REITs and corporations are able to take advantage of the COD provision because it applies to debt-for-debt transactions and cash-for-debt, Pearce says.
A second tax provision in the bill extends a rule that allows companies to write off 50 percent of the cost of depreciable property acquired in 2009.
“The really nice thing about the bonus depreciation is that you can marry it with some of the other incentives in the bill to multiply the effect,” says Kyle Pitsor, vice president of government relations for the National Electrical Manufacturers Association.
The bonus depreciation provision doesn’t apply to all property though, Goulding says.
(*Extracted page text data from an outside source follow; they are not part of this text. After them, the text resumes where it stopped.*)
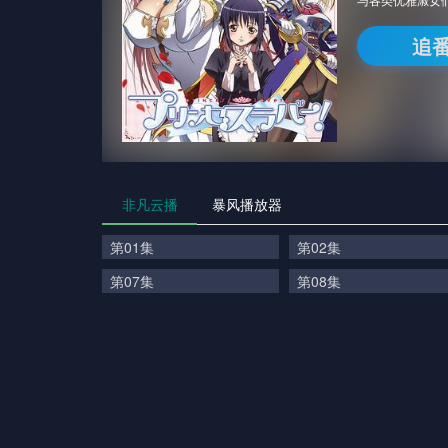
追
非凡云播
暴风播放器
第01集
第02集
第07集
第08集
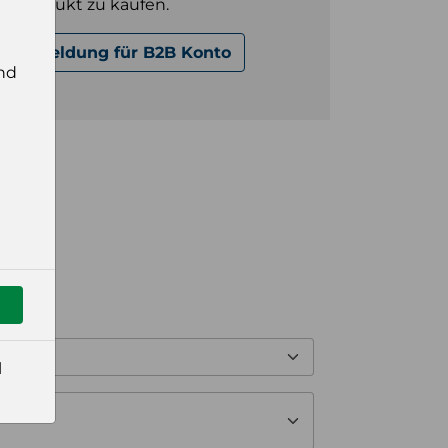
es Produkt zu kaufen.
Anmeldung für B2B Konto
nd
l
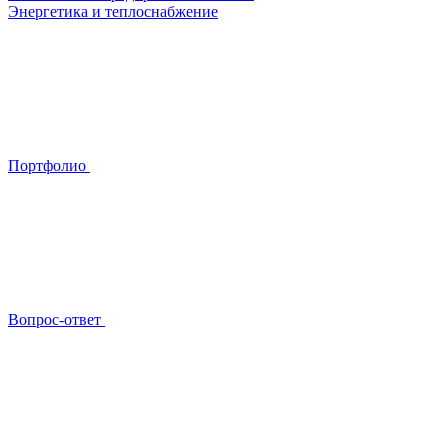
Энергетика и теплоснабжение
Портфолио
Вопрос-ответ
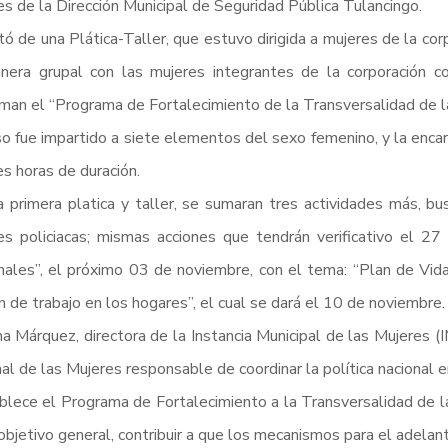
s de la Dirección Municipal de Seguridad Pública Tulancingo.
tó de una Plática-Taller, que estuvo dirigida a mujeres de la co
era grupal con las mujeres integrantes de la corporación co
man el “Programa de Fortalecimiento de la Transversalidad de 
so fue impartido a siete elementos del sexo femenino, y la encarg
es horas de duración.
 primera platica y taller, se sumaran tres actividades más, bus
s policiacas; mismas acciones que tendrán verificativo el 27 
ales”, el próximo 03 de noviembre, con el tema: “Plan de Vida
ón de trabajo en los hogares”, el cual se dará el 10 de noviembre.
na Márquez, directora de la Instancia Municipal de las Mujeres (
al de las Mujeres responsable de coordinar la política nacional 
blece el Programa de Fortalecimiento a la Transversalidad de 
bjetivo general, contribuir a que los mecanismos para el adelant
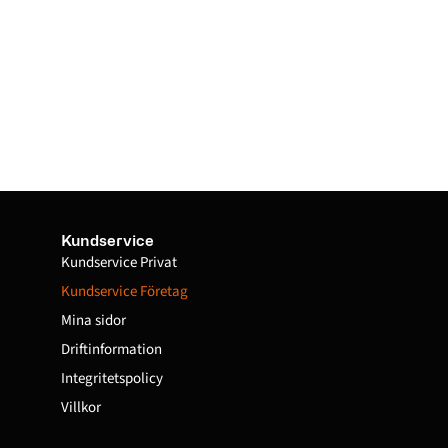
Kundservice
Kundservice Privat
Kundservice Företag
Mina sidor
Driftinformation
Integritetspolicy
Villkor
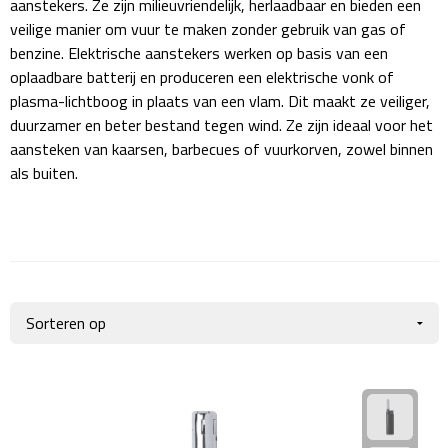
aanstekers. Ze zijn milieuvriendelijk, herlaadbaar en bieden een
Giftcards
Business trolleys
veilige manier om vuur te maken zonder gebruik van gas of
benzine. Elektrische aanstekers werken op basis van een
Wellness Giftsets
Documententassen
oplaadbare batterij en produceren een elektrische vonk of
plasma-lichtboog in plaats van een vlam. Dit maakt ze veiliger,
Kledingtassen
duurzamer en beter bestand tegen wind. Ze zijn ideaal voor het
aansteken van kaarsen, barbecues of vuurkorven, zowel binnen
Laptophoezen & -tassen
als buiten.
Tablettassen
Reistassen & Trolleys
Reistassen
Trolleys
Reistas trolleys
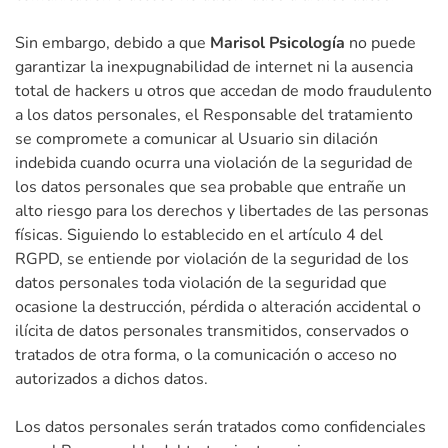
Sin embargo, debido a que
Marisol Psicología
no puede
garantizar la inexpugnabilidad de internet ni la ausencia
total de hackers u otros que accedan de modo fraudulento
a los datos personales, el Responsable del tratamiento
se compromete a comunicar al Usuario sin dilación
indebida cuando ocurra una violación de la seguridad de
los datos personales que sea probable que entrañe un
alto riesgo para los derechos y libertades de las personas
físicas. Siguiendo lo establecido en el artículo 4 del
RGPD, se entiende por violación de la seguridad de los
datos personales toda violación de la seguridad que
ocasione la destrucción, pérdida o alteración accidental o
ilícita de datos personales transmitidos, conservados o
tratados de otra forma, o la comunicación o acceso no
autorizados a dichos datos.
Los datos personales serán tratados como confidenciales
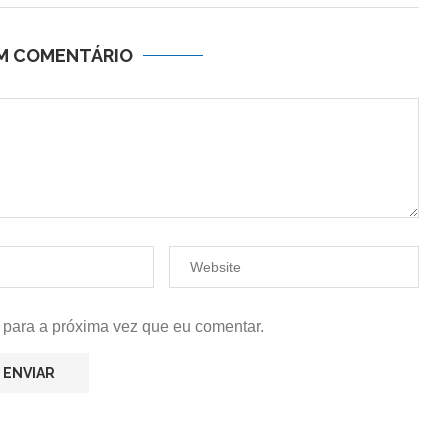
UM COMENTÁRIO
 para a próxima vez que eu comentar.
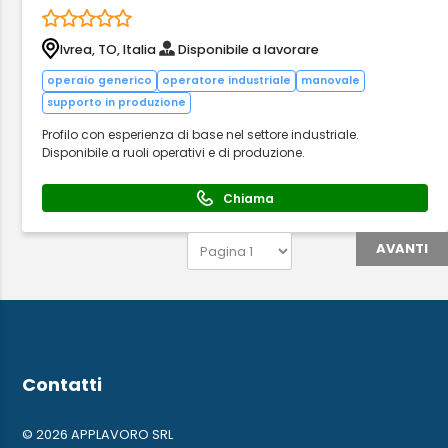
Ivrea, TO, Italia
Disponibile a lavorare
operaio generico
operatore industriale
manovale
supporto in produzione
Profilo con esperienza di base nel settore industriale.
Disponibile a ruoli operativi e di produzione.
Chiama
AVANTI
Contatti
© 2026 APPLAVORO SRL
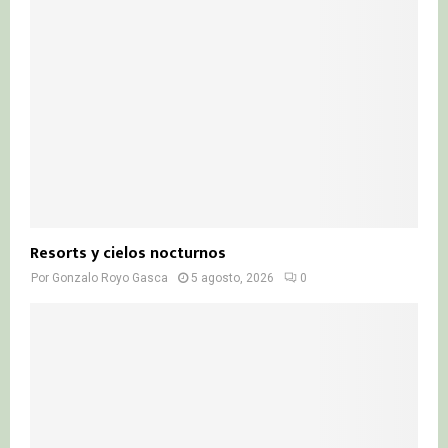
Resorts y cielos nocturnos
Por
Gonzalo Royo Gasca
5 agosto, 2026
0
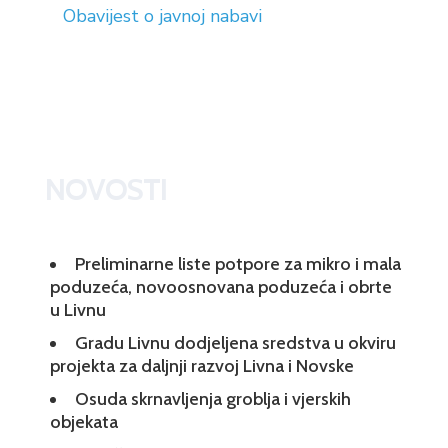
Obavijest o javnoj nabavi
NOVOSTI
Preliminarne liste potpore za mikro i mala
poduzeća, novoosnovana poduzeća i obrte
u Livnu
Gradu Livnu dodjeljena sredstva u okviru
projekta za daljnji razvoj Livna i Novske
Osuda skrnavljenja groblja i vjerskih
objekata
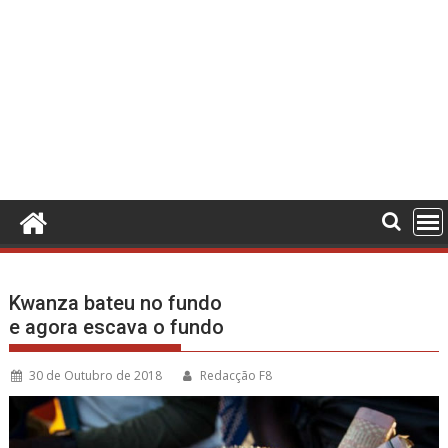
Kwanza bateu no fundo
e agora escava o fundo
30 de Outubro de 2018
Redacção F8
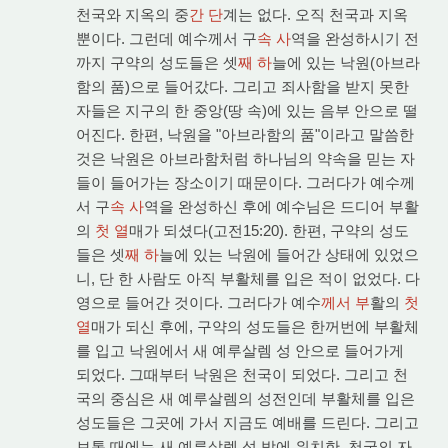
천국와 지옥의 중
간 단
계는 없다. 오직 천국과 지옥
뿐이다. 그런데 예수께서 구
속 사
역을 완성하시기 전
까지 구약의 성도들은 셋
째 하
늘에 있는 낙원(아브라
함의 품)으로 들어갔다. 그리고 죄사함을 받지 못한
자들은 지구의 한 중앙(땅 속)에 있는 음부 안으로 떨
어진다. 한편, 낙원을 "아브라함의 품"이라고 말씀한
것은 낙원은 아브라함처럼 하나님의 약속을 믿는 자
들이 들어가는 장소이기 때문이다. 그러다가 예수께
서 구
속 사
역을 완성하신 후에 예수님은 드디어 부활
의
첫 열
매가 되셨다(고전15:20). 한편, 구약의 성도
들은 셋
째 하
늘에 있는 낙원에 들어간 상태에 있었으
니, 단 한 사람도 아직 부활체를 입은 적이 없었다. 다
영으로 들어간 것이다. 그러다가 예수
께서 부
활의
첫
열
매가 되신 후에, 구약의 성도들은 한꺼번에 부활체
를 입고 낙원에서 새 예루살렘 성 안으로 들어가게
되었다. 그때부터 낙원은 천국이 되었다. 그리고 천
국의 중심은 새 예루살렘의 성전인데 부활체를 입은
성도들은 그곳에 가서 지금도 예배를 드린다. 그리고
보통 때에는 새 예루살렘 성 밖에 위치한, 천국의 자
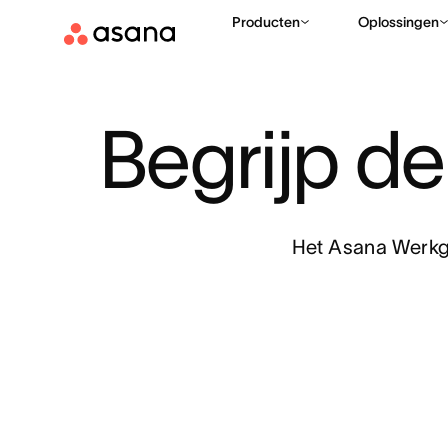
Producten
Oplossingen
Begrijp de
Het Asana Werkgr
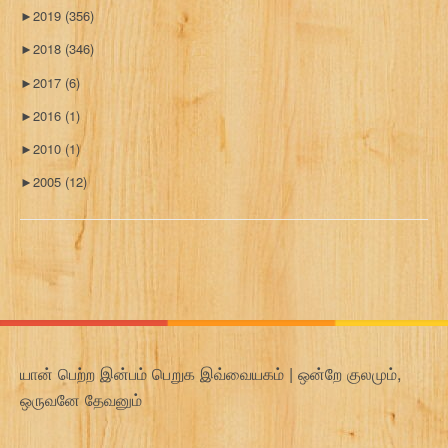
►
2019
(356)
►
2018
(346)
►
2017
(6)
►
2016
(1)
►
2010
(1)
►
2005
(12)
யான் பெற்ற இன்பம் பெறுக இவ்வையகம் | ஒன்றே குலமும்,
ஒருவனே தேவனும்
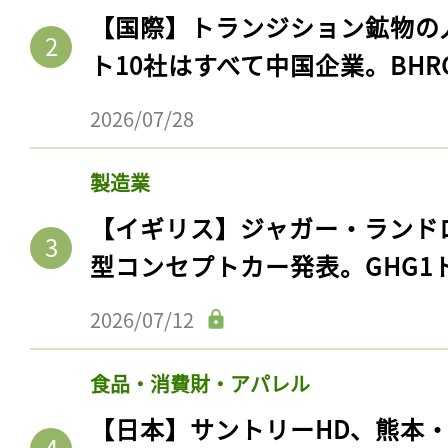
【国際】トランジション鉱物の
ト10社はすべて中国企業。BHR
2026/07/28
製造業
【イギリス】ジャガー・ランド
型コンセプトカー発表。GHG1
2026/07/12
食品・消費財・アパレル
【日本】サントリーHD、熊本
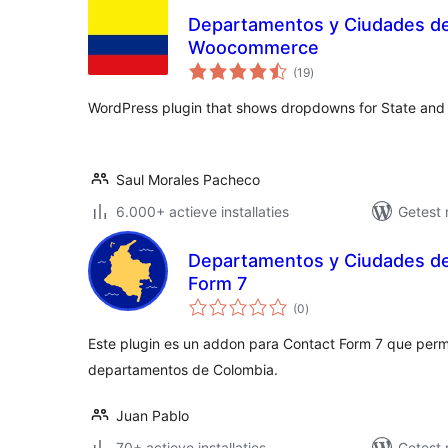
Departamentos y Ciudades de
Woocommerce
totaal
(19
)
waarderingen
WordPress plugin that shows dropdowns for State and
Saul Morales Pacheco
6.000+ actieve installaties
Getest 
Departamentos y Ciudades de
Form 7
totaal
(0
)
waarderingen
Este plugin es un addon para Contact Form 7 que permi
departamentos de Colombia.
Juan Pablo
70+ actieve installaties
Getest 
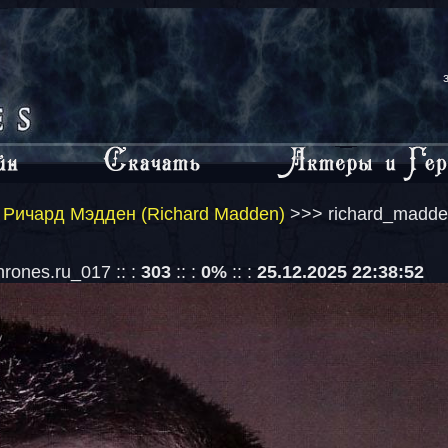
 Ричард Мэдден (Richard Madden)
>>> richard_madde
ones.ru_017 :: :
303
:: :
0%
:: :
25.12.2025 22:38:52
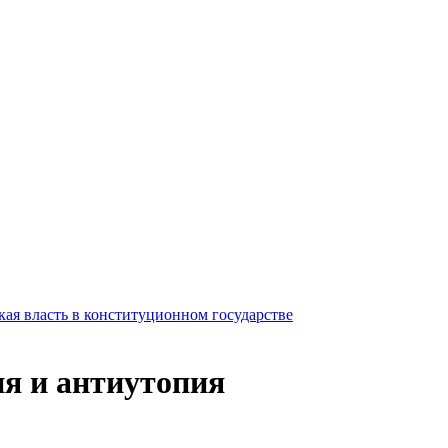
ая власть в конституционном государстве
я и антиутопия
For example, items that depreciate over the 39-year schedule, such as chillers or a building’s core and shell, can’t be counted for the bonus depreciation.
Normally when purchasing a building, a cost segregation study is performed to determine what items can be depreciated on a five-, seven- or 15-year schedule, Goulding says. Property types with shorter depreciation like systems furniture can qualify for the bonus deprecation provision, he says.
“This provision helps companies in a major way,” he says. “What it is going to do is push certain projects that might be on the bubble over the threshold.”
One way to get extra mileage out of the depreciation allowance is to combine it with incentives under EPAct, Goulding says.
“The first driver is energy cost savings,” he says. “But think of it as layering a cake. None of these programs should be looked at in a vacuum.”